Segment Start: RECORDED INFORMATION

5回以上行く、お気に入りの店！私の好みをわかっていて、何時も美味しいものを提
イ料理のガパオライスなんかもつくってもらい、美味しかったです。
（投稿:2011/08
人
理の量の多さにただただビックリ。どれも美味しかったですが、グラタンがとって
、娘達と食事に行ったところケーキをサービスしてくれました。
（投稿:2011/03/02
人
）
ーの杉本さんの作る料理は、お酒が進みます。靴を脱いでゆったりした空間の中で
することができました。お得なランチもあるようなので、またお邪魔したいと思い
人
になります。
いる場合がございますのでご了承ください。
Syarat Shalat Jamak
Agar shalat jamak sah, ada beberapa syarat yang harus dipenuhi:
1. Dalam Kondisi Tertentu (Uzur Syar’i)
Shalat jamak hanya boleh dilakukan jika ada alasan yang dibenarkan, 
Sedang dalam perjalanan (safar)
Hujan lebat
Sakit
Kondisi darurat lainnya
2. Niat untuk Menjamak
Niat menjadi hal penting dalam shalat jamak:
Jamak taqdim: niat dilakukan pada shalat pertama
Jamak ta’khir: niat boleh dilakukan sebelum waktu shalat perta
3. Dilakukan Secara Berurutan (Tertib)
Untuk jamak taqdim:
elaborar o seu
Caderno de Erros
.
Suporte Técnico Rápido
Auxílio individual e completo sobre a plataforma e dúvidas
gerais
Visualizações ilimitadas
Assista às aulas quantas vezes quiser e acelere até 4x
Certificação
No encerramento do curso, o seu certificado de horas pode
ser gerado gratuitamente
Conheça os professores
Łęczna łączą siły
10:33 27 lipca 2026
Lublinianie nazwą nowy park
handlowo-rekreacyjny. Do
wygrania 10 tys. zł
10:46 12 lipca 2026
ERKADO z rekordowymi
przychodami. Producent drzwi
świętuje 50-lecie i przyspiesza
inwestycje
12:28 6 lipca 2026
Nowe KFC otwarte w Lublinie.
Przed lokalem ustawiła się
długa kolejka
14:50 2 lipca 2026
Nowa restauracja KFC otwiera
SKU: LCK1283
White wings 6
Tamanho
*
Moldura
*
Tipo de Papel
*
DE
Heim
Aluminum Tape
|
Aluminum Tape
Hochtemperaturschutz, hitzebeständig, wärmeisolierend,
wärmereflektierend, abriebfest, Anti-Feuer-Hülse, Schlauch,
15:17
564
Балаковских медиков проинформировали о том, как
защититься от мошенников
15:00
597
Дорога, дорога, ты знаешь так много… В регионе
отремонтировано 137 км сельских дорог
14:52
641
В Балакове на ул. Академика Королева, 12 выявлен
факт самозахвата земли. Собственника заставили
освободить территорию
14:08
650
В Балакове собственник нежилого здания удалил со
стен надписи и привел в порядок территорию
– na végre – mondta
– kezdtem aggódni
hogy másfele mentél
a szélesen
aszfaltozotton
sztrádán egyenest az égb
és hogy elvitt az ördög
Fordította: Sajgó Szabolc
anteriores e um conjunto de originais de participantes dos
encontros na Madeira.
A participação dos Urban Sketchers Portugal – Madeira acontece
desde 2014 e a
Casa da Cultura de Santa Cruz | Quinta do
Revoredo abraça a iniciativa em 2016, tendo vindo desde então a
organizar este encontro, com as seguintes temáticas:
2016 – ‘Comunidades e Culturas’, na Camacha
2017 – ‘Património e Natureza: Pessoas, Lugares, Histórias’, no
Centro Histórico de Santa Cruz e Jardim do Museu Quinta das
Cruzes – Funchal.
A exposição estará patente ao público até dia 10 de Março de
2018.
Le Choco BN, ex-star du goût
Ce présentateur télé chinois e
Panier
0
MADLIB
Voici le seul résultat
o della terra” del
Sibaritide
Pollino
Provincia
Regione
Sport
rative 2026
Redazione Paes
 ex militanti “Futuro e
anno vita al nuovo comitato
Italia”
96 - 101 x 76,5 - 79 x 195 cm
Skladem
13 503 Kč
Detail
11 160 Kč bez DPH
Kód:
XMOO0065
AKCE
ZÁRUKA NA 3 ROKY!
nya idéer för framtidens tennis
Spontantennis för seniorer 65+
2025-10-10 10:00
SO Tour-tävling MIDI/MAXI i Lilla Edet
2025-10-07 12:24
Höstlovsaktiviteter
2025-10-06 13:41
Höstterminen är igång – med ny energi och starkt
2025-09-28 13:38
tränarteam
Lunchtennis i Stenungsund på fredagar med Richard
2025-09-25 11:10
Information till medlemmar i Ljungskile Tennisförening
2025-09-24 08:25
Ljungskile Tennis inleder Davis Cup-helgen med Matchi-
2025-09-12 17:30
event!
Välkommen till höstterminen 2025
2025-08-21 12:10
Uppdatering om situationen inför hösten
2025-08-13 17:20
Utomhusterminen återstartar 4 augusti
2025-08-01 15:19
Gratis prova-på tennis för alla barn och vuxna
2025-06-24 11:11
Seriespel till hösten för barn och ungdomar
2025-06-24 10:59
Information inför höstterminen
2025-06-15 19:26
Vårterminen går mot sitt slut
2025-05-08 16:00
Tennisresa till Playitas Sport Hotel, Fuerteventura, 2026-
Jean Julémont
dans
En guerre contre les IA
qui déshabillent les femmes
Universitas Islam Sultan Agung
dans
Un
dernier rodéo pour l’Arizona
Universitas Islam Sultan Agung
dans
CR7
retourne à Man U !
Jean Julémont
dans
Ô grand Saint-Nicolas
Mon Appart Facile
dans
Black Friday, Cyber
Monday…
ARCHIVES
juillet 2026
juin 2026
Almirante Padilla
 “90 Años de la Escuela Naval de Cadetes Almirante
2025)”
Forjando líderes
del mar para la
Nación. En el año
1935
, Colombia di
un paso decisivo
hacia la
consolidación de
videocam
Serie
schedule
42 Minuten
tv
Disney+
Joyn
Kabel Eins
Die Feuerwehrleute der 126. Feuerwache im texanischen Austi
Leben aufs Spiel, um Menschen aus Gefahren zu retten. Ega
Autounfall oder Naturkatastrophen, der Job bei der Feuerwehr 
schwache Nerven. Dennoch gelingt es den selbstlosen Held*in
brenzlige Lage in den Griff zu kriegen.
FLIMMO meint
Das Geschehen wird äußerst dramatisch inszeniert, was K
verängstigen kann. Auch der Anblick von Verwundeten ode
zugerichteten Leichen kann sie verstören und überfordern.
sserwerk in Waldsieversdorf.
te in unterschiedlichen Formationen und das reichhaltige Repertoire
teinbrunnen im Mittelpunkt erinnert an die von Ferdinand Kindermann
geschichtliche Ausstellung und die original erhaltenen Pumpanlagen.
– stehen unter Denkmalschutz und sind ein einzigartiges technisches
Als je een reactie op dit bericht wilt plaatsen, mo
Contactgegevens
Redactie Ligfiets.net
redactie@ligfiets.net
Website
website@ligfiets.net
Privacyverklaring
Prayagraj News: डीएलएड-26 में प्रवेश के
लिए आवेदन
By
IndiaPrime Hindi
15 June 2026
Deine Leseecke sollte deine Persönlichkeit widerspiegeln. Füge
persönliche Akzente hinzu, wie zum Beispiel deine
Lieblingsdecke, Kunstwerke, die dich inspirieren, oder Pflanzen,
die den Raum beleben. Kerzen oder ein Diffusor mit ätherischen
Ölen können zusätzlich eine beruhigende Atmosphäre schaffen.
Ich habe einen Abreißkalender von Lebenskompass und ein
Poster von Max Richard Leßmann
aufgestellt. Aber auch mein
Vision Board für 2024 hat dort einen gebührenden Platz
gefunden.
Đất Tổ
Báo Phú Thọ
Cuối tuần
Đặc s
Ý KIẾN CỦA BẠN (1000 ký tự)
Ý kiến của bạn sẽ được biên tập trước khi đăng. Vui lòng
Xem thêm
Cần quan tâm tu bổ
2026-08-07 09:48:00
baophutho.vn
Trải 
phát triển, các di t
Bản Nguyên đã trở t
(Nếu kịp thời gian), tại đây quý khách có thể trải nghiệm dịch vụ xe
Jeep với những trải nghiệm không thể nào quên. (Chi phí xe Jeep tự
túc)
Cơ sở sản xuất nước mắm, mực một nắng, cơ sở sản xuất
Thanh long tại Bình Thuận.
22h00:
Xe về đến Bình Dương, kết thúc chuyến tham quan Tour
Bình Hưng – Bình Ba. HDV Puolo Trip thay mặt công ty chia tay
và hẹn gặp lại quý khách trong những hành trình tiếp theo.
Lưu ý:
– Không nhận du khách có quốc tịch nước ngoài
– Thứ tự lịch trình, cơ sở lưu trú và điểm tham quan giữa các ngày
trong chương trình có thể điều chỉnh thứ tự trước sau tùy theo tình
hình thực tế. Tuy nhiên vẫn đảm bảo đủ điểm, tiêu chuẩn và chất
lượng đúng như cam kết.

Segment End: RECORDED INFORMATION

**GOAL OF THE EXERCISE:** Please copy every line of the data that carries the string "trong".

**RESPONSE BELOW:**
và hẹn gặp lại quý khách trong những hành trình tiếp theo.
trong chương trình có thể điều chỉnh thứ tự trước sau tùy theo tình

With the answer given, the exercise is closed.